The use of standardized plant extracts for the treatment of cancer

Location: University of Antwerp (Belgium)
Collaboration: Prof. Pieters, Prof. Apers & Prof. Lardon

 

The use of standardized plant extracts for the treatment of cancer

More than 60% of all anti-cancer drugs are of natural origin or derived from natural compounds. Plants are an interesting source because of their chemically diverse constituents, the synthesis of which is often difficult or even impossible. Nevertheless, isolated compounds from plants are frequently used, but these compounds are often not sufficiently selective and cause damage to normal cells and tissues, resulting in severe side effects. The therapeutic index (the ratio between the effective dose and the toxic dose) is too small, and as a consequence the dose of the medicine cannot be increased to kill remaining or resisting tumor cells. A plant extract is a complex mixture of different, often closely related compounds that can act on different targets, making it an interesting "cocktail" of natural origin. Because of the generally low concentration of the constituents, there is low toxicity, whereas with regard to the activity, synergism is often observed. In addition, it can be a cheaper alternative compared to other expensive cancer treatments such as monoclonal antibodies.
Therefore, three different plant extracts will be investigated in this project for their possible use in the treatment of cancer.
 

1) Chelidonium majus
2) Steganotaenia araliaceae
3) Gloriosa superba

Chelidonium majus (Papaveraceae) is an herb that is widely spread in Europe and is used in folk medicine against disorders of liver and bile. It contains interesting alkaloids and both the crude extract and the constituents have already shown antitumoral activity, though the single compounds were often found too toxic for human use. Since 1991 the product Ukrain™ is commercially promoted and appears in different clinical trials. It is said to be a semi-synthetic derivative with a trimeric structure containing 1 thiophosphoric acid and 3 chelidonine molecules. However, chemical analyses rather concurred with a mixture of Chelidonium alkaloids and the trimeric structure has never been retrieved in the Ukrain™ product. The promising activity of Ukrain™ on the one hand and the ambiguous content of this expensive medicine on the other hand, are reasons to investigate and evaluate Chelidonium majus extract.

Steganotaenia araliacea (Apiaceae) is known in African traditional medicine for its antitumoral activity. It contains cytostatic lignans of which steganacine is the most promising compound. It has already been thoroughly studied and compared to podophyllotoxin (a cytostatic lignan of which the anticancer drug etoposide was derived). Because of the traditional use of this plant and the research already performed on the main constituent steganacine, Steganotaenia araliacea extract is a good candidate for this study.

Gloriosa superba (Liliaceae) is used in traditional medicine in India (Ayurveda) for several purposes, such as the treatment of gout, snake bites, intestinal worms, etc. In South-Africa it is said to have anticancer activity, though high doses are known to be toxic. The tubers contain colchicine, a well-known medicine against gout. The seeds of this plant even serve as a commercial source for this drug. Gloriosa superba contains other, very similar alkaloids such as gloriosine, demethylcolchicine and the glucoside colchicoside.
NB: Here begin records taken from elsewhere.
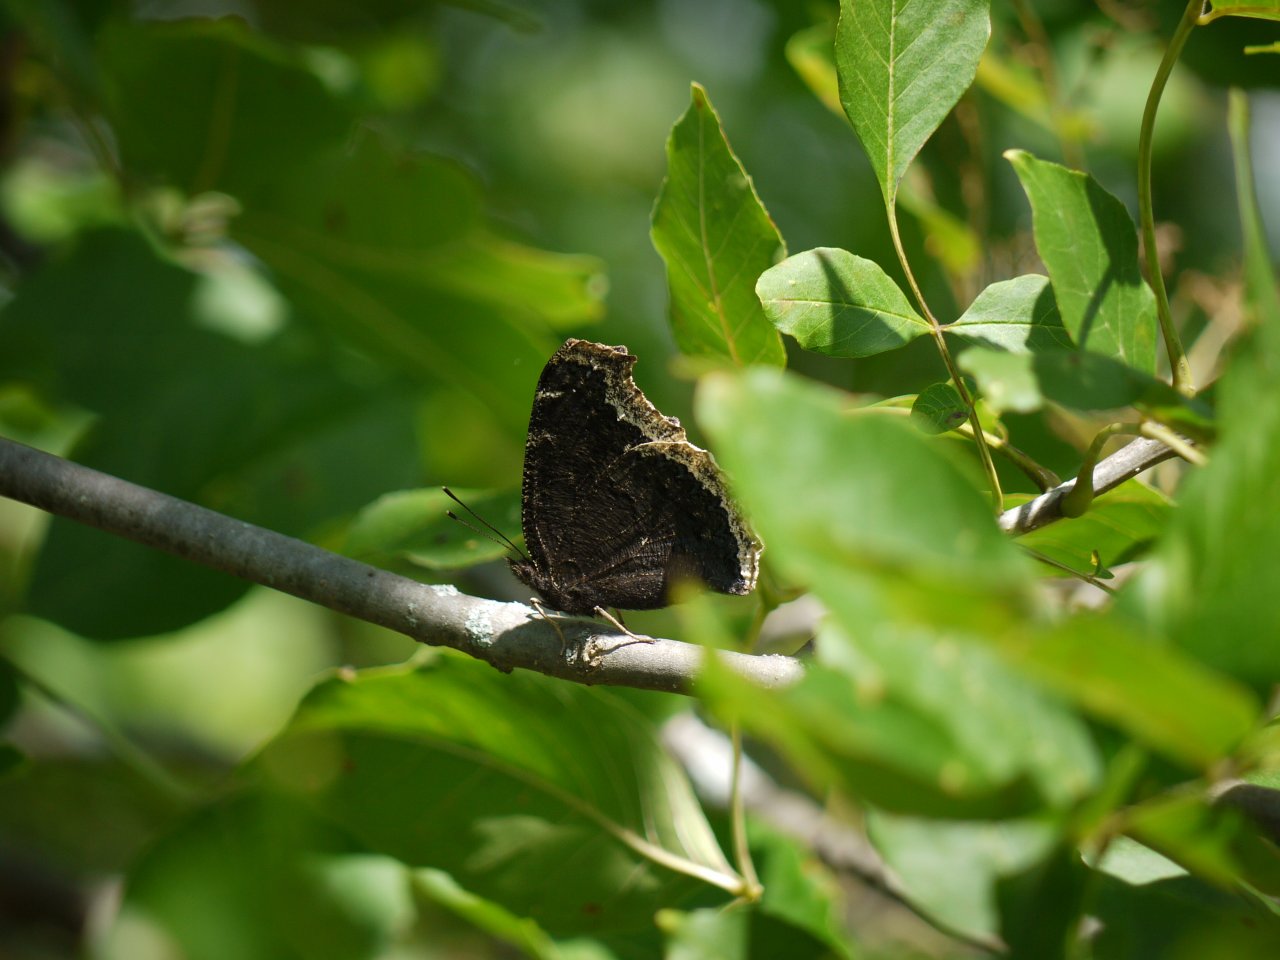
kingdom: Animalia
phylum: Arthropoda
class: Insecta
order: Lepidoptera
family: Nymphalidae
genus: Nymphalis
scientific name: Nymphalis antiopa
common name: Mourning Cloak
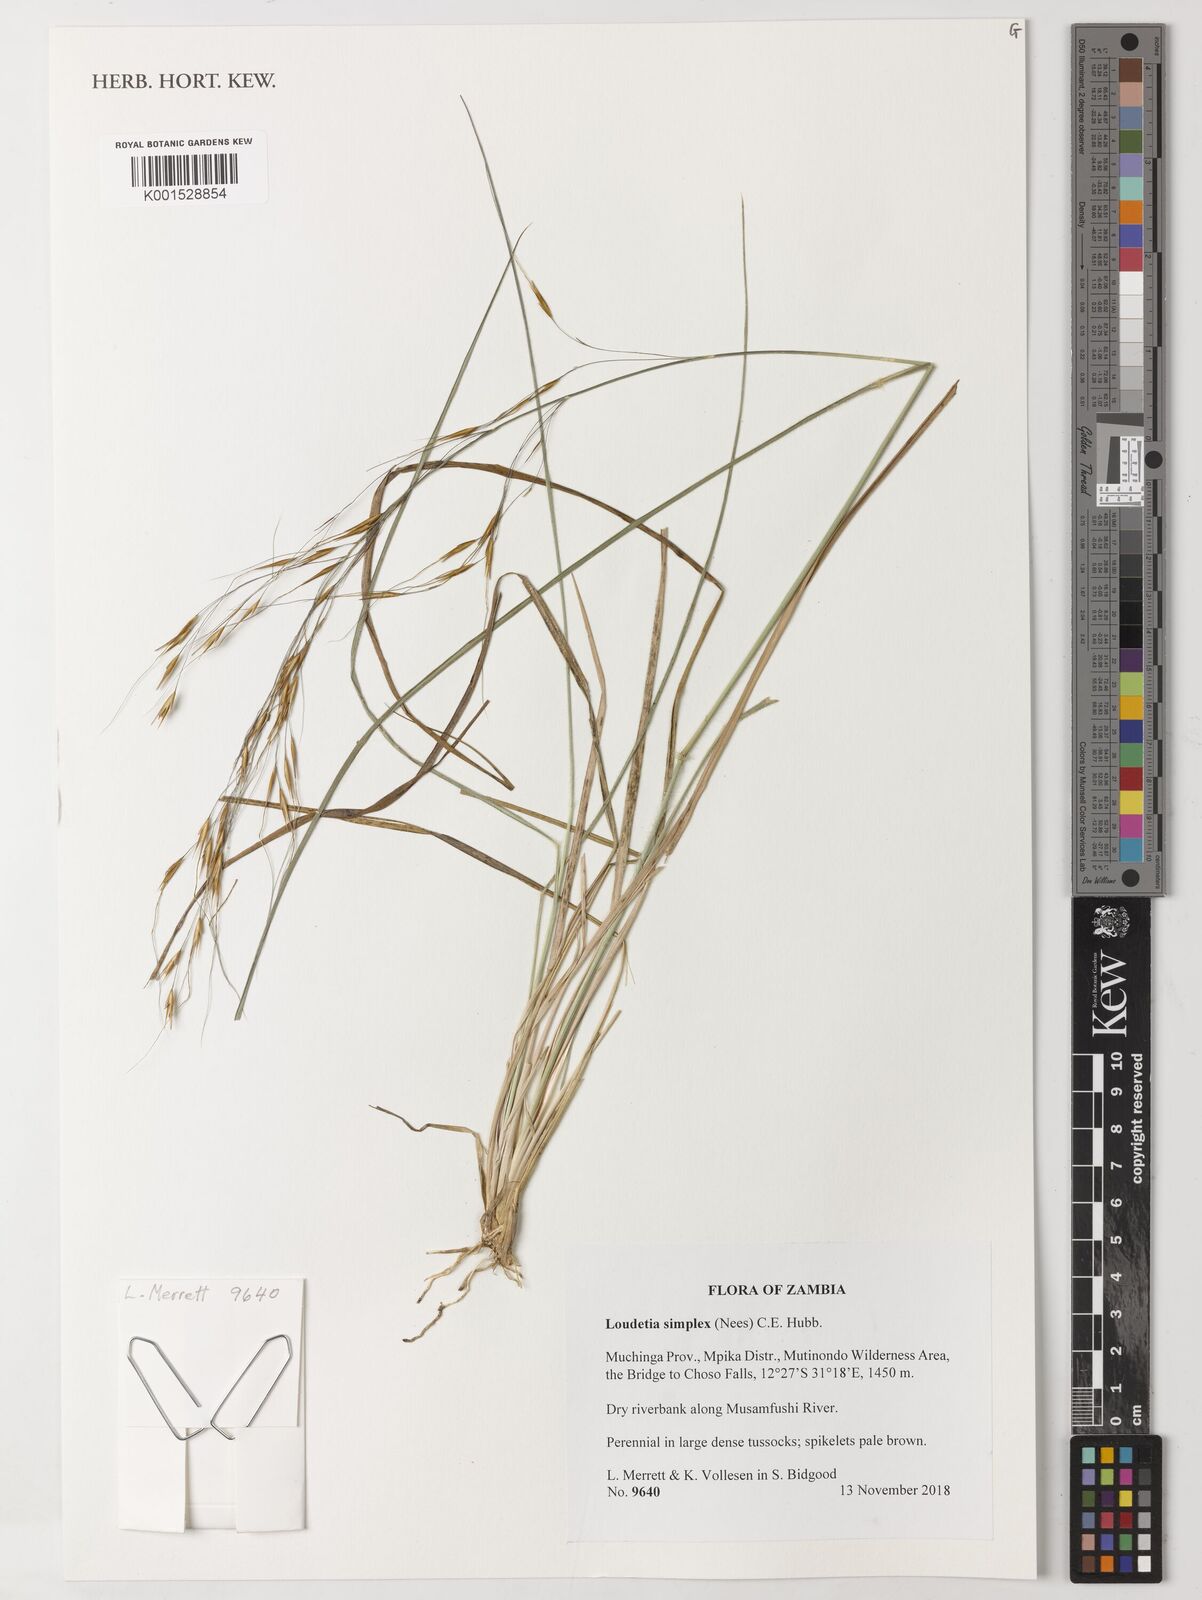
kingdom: Plantae
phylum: Tracheophyta
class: Liliopsida
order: Poales
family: Poaceae
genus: Loudetia
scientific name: Loudetia simplex
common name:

By using this mixture containing derivatives in low concentrations, the plant preparation can have several benefits compared to the pure compound. Some of the related compounds can have a better therapeutic index (thus less toxic). On the other hand, the extract contains prodrugs, such as colchicoside, that are less toxic and have a better solubility. These are the reasons why Gloriosa superba extract is selected as a potential anticancer medicine.

The research deals with:
(1) phytochemical characterization, i.e. isolation and identification of the active constituents using chromatographic and spectroscopic techniques;
(2) analytical method development and validation in order to produce standardized plant extracts with reproducible quality;
(3) pre-clinical studies to determine the efficacy and toxicity of the plant extracts and their components (in vitro and in vivo).

Parts 1 and 2 (above) are currently being performed in the laboratory of Pharmacognosy and Pharmaceutical Analysis and part 3 will be performed in the laboratory of Cancer Research and Clinical Oncology, both from the University of Antwerp (UA). The project is supported by an IWT Doctoral Scholarship.

The final goal is to prepare one or more of these plant extracts (depending on the preclinical results) for clinical trials. Therefore, Prof. M. Peeters from the university hospital of Antwerp (UZA) provides advice for the project.